_Input material:_
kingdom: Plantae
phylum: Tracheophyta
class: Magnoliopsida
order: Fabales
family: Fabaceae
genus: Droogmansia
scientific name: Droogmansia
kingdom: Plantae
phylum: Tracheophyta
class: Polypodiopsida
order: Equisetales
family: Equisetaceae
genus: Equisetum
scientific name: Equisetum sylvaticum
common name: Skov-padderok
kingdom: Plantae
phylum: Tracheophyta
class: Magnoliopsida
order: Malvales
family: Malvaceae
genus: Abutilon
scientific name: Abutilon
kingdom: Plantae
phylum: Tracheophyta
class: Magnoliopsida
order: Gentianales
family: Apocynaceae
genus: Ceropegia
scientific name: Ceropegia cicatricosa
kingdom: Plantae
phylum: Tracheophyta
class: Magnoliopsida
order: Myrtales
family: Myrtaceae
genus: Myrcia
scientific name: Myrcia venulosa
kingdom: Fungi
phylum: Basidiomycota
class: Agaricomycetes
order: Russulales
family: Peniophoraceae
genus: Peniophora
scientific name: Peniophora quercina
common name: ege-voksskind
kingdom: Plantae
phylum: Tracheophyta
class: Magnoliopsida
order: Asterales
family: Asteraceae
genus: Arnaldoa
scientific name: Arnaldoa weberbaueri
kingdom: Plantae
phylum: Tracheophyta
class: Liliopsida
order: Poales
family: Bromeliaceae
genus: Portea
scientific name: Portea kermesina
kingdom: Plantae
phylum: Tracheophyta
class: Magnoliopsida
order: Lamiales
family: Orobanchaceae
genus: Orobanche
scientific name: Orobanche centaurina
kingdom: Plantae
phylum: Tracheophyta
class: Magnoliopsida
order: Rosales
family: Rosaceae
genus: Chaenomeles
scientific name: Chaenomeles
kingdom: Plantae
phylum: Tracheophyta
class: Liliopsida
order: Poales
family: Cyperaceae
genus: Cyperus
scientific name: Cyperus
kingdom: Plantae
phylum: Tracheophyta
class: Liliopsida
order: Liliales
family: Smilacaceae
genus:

_Work to do:_ Turn every line of the material above into a numbered list, leaving out any blank lines.

_Task result:_
1. kingdom: Plantae
2. phylum: Tracheophyta
3. class: Magnoliopsida
4. order: Fabales
5. family: Fabaceae
6. genus: Droogmansia
7. scientific name: Droogmansia
8. kingdom: Plantae
9. phylum: Tracheophyta
10. class: Polypodiopsida
11. order: Equisetales
12. family: Equisetaceae
13. genus: Equisetum
14. scientific name: Equisetum sylvaticum
15. common name: Skov-padderok
16. kingdom: Plantae
17. phylum: Tracheophyta
18. class: Magnoliopsida
19. order: Malvales
20. family: Malvaceae
21. genus: Abutilon
22. scientific name: Abutilon
23. kingdom: Plantae
24. phylum: Tracheophyta
25. class: Magnoliopsida
26. order: Gentianales
27. family: Apocynaceae
28. genus: Ceropegia
29. scientific name: Ceropegia cicatricosa
30. kingdom: Plantae
31. phylum: Tracheophyta
32. class: Magnoliopsida
33. order: Myrtales
34. family: Myrtaceae
35. genus: Myrcia
36. scientific name: Myrcia venulosa
37. kingdom: Fungi
38. phylum: Basidiomycota
39. class: Agaricomycetes
40. order: Russulales
41. family: Peniophoraceae
42. genus: Peniophora
43. scientific name: Peniophora quercina
44. common name: ege-voksskind
45. kingdom: Plantae
46. phylum: Tracheophyta
47. class: Magnoliopsida
48. order: Asterales
49. family: Asteraceae
50. genus: Arnaldoa
51. scientific name: Arnaldoa weberbaueri
52. kingdom: Plantae
53. phylum: Tracheophyta
54. class: Liliopsida
55. order: Poales
56. family: Bromeliaceae
57. genus: Portea
58. scientific name: Portea kermesina
59. kingdom: Plantae
60. phylum: Tracheophyta
61. class: Magnoliopsida
62. order: Lamiales
63. family: Orobanchaceae
64. genus: Orobanche
65. scientific name: Orobanche centaurina
66. kingdom: Plantae
67. phylum: Tracheophyta
68. class: Magnoliopsida
69. order: Rosales
70. family: Rosaceae
71. genus: Chaenomeles
72. scientific name: Chaenomeles
73. kingdom: Plantae
74. phylum: Tracheophyta
75. class: Liliopsida
76. order: Poales
77. family: Cyperaceae
78. genus: Cyperus
79. scientific name: Cyperus
80. kingdom: Plantae
81. phylum: Tracheophyta
82. class: Liliopsida
83. order: Liliales
84. family: Smilacaceae
85. genus:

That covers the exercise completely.